Kasowitz Benson Torres LLP, New York (David J. Abrams of counsel), for appellant.

Orrick, Herrington & Sutcliffe LLP, New York (Richard A. Jacobsen of counsel), for respondent.



Order, Supreme Court, New York County (Joel M. Cohen, J.), entered June 1, 2022, which denied plaintiff's motion pursuant to CPLR 3217(b) to discontinue the claims relating to the 480 loans not specifically identified in pre-suit breach notices without prejudice to refiling those claims in a new action under CPLR 205(a), unanimously affirmed, with costs.

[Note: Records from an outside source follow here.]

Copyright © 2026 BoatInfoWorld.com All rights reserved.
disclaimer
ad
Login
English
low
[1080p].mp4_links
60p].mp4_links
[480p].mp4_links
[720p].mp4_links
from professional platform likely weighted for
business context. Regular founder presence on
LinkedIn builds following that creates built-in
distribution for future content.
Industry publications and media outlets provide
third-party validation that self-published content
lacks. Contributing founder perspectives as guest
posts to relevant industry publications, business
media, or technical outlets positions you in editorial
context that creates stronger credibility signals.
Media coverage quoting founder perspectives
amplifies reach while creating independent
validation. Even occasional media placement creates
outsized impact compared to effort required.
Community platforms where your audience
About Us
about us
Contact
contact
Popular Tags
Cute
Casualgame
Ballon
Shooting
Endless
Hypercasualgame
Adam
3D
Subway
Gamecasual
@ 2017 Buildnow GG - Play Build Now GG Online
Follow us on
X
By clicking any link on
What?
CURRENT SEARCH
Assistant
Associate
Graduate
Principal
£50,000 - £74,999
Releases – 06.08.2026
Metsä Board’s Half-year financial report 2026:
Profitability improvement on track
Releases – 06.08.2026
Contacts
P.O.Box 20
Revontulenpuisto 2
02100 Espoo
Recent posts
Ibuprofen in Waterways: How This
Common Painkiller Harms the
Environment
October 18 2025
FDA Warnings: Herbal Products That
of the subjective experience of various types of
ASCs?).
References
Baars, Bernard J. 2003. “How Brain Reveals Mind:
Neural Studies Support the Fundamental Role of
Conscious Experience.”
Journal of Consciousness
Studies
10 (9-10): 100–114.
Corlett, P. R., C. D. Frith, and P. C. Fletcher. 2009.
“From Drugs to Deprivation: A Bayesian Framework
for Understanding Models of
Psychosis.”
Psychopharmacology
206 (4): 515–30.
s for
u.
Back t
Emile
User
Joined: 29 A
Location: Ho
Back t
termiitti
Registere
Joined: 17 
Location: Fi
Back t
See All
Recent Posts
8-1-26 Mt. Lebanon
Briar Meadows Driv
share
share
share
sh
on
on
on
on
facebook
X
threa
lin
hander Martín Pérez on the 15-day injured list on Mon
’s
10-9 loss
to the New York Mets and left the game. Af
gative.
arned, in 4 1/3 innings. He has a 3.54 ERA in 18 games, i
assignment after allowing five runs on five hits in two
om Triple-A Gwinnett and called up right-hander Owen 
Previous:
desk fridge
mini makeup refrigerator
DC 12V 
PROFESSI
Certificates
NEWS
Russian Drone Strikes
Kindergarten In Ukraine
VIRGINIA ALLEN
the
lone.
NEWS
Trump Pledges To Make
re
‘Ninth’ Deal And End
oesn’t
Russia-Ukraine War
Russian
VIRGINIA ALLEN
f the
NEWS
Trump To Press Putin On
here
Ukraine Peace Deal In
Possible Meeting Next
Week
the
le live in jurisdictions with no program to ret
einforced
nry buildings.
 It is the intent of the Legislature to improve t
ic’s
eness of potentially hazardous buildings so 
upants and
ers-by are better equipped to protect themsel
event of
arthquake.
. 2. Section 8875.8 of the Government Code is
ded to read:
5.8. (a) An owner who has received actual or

Plaintiff's motion was properly denied because CPLR 205(a) does not apply to actions that were voluntarily discontinued, which is precisely what plaintiff seeks to do here. The prior appeal did not result in the dismissal of the subject claims, as plaintiff implicitly concedes by its motion to discontinue (see U.S. Bank N.A. v DLJ Mtge. Capital, Inc., 38 NY3d 169, 176-183 [2022] [US Bank I]). Plaintiff instead argues that it was compelled to discontinue the 480 loan claims in order to cure the fatal procedural defect occasioned by the change in law represented by that decision. The Court of Appeals has cautioned against inquiring into the reason behind a facially voluntary discontinuance in this way (see George v Mt. Sinai Hosp., 47 NY2d 170, 180 [1979]). At any rate, here, the claimed procedural defect — the failure to send pre-suit notices — was not actually fatal, as plaintiff can still prevail if it proves that defendant independently discovered the breaches, notwithstanding that such proof may be time-consuming or costly to gather.

In view of our disposition of this issue, we need not reach the remaining arguments.

THIS CONSTITUTES THE DECISION AND ORDER

OF THE SUPREME COURT, APPELLATE DIVISION, FIRST DEPARTMENT.